**PROBLEM STATEMENT**
Would you copy the records exactly, leaving the pictures out?

**DATA EXTRACT**
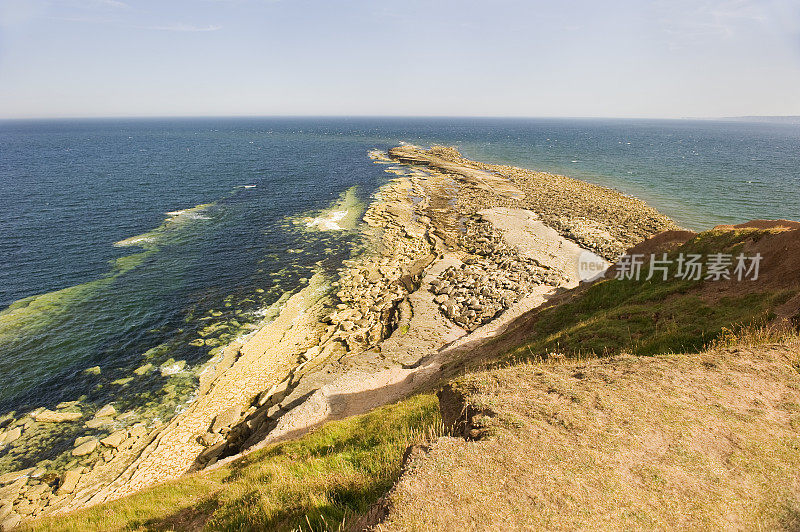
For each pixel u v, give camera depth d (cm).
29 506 2316
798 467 813
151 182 10088
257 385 3325
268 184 10181
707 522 681
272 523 938
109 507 1680
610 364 1245
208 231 6681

**SOLVED EXERCISE**
For each pixel u v, give camera depth d (cm).
29 506 2316
798 467 813
151 182 10088
257 385 3325
268 184 10181
707 522 681
272 523 938
109 507 1680
610 364 1245
208 231 6681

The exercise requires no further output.